An alleged terror attack three years ago has turned out to be a pure fabrication of the Canadian police force in the province of British Columbia. On Friday, a B.C. Supreme Court judge overturned a couple’s terrorism conviction last year in connection with the so-called Canada Day bomb plot according to National Post. On July 1, 2013, improvised bombs made ingeniously from pressure cookers and loaded with nails, washers, and bolts were supposed to go off outside the B.C. Legislature.
According to the Royal Canadian Mounted Police (RCMP), the bombs were catapulted to harm thousands of people gathered at the legislature grounds to celebrate Canada Day in Victoria, B.C.’s capital. As it turns out, however, 240 Mounties had conspired to entrap the accused couple through the machinations of an undercover police officer.
Allowing the convictions to stand would tarnish the administration of justice, said B.C. Supreme Court Justice Catherine Bruce. National Post quoted Justice Bruce as follows.
“This was a clear case of police manufactured crime…The defendants were the foot soldiers while the undercover officer was the leader of the group….the role police played is even more offensive because they violated the criminal code.”
“The world has enough terrorists, we do not need the police to create more,” adds Justice Bruce. With her ruling, the judge has declared Amanda Korody and her common-law partner John Stewart Nuttall free from any wrongdoing.
“They were marginalized people with no skill, their role in carrying out the plan was minuscule,” the judge also said.
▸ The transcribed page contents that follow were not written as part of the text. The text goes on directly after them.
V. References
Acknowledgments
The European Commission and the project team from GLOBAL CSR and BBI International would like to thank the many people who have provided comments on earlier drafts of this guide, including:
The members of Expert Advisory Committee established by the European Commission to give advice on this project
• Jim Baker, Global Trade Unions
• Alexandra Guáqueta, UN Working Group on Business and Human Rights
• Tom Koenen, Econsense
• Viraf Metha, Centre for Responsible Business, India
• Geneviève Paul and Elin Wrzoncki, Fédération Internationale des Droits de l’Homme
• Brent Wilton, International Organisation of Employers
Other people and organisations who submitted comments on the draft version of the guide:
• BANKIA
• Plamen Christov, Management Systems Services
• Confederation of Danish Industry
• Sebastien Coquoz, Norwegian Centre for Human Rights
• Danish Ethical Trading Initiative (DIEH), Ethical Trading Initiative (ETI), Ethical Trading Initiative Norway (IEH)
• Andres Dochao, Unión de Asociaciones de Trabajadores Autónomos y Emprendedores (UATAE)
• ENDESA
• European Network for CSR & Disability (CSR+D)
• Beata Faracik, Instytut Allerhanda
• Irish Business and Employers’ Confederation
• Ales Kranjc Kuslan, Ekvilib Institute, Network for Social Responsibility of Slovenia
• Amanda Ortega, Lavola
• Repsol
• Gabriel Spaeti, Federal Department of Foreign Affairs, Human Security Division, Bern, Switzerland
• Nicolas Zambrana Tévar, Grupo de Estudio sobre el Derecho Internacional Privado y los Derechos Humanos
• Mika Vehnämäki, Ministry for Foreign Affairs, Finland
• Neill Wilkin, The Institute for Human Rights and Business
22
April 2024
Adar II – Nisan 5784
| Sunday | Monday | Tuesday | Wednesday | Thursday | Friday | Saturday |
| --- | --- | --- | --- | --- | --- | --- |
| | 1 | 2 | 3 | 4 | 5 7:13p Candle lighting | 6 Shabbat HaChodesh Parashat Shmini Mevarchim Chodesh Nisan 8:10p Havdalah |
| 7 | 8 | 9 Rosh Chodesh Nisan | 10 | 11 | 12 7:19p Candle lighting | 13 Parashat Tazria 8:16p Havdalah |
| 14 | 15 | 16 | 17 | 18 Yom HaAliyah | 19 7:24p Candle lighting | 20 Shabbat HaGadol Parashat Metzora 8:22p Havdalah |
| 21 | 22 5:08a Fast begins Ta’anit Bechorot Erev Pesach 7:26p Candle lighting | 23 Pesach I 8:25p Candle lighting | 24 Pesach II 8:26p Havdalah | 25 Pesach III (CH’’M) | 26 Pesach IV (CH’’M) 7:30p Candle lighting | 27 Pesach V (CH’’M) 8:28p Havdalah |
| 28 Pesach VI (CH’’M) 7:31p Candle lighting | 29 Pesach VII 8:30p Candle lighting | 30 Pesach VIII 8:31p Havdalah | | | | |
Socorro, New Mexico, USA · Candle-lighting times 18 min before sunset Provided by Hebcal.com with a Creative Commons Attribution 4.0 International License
According to the Inquisitr and BBC News, Korody and Nuttall were charged in July 2013 with conspiring to place an explosive in a public place with the intent of causing death or serious injury, possessing a device to cause an explosion, and knowingly facilitating a terrorist activity. Of course, these charges are now null and void.
However, the court case will forever tarnish the image of the Canadian police force which appears to have contrived an elaborate scheme of setting a B.C. couple for a fall. Korody and Nuttall were former residents of Surrey, a Vancouver suburb.
Back in July 2013, when the couple was charged then arrested, two ranking police officials took turns explaining to the public just how evil the alleged terrorist scheme was, according to CTV News.
At that time, RCMP Assistant Commissioner Wayne Rideout was quoted to have said that “This self-radicalized behavior was intended to create maximum impact and harm to Canadian citizens at the B.C. legislature on a national holiday.”
Commissioner Rideout would even add that “They took steps to educate themselves and produce explosive devices designed to cause injury and death.”
On the other hand, RCMP Assistant Commissioner James Malizia explained that there was no evidence to suggest that the couple had any connection with any international terrorist link, even though Korody and Nuttall seemed to have been inspired by al Qaeda ideology.
RCMP records also show that the police have been investigating the couple as early as February 2013 while pursuing an operation dubbed Project Souvenir, based on information from the Canadian Security Intelligence Service (CSIS).
“We detected the threat early and disrupted it, ” Commissioner Malizia proudly said.
Further, according to CTV News, B.C. Prime Minister Christy Clark was alerted about the alleged terrorist threat on Canada Day. Clark thanked the authorities for their preemptive strike against the identified threat.
Unfortunately, despite the team effort between the RCMP and CSIS, no one managed to sound the alarm bell on the operation’s questionable intelligence gathering which led to the wrong conclusion. Had both agencies recognized the pitfalls of their actions or had there been reliable checks and balances in both camps’ joint efforts, the outcome would have been different from the “manufactured crime” that Judge Bruce has called out the RCMP on.
As it stands right now, based on the penned decision of the B.C. Supreme Court, nobody really intended to launch a terrorist attack on Canada Day 2013. And worse, the terrorist attempt was a hoax that the RCMP itself had invented.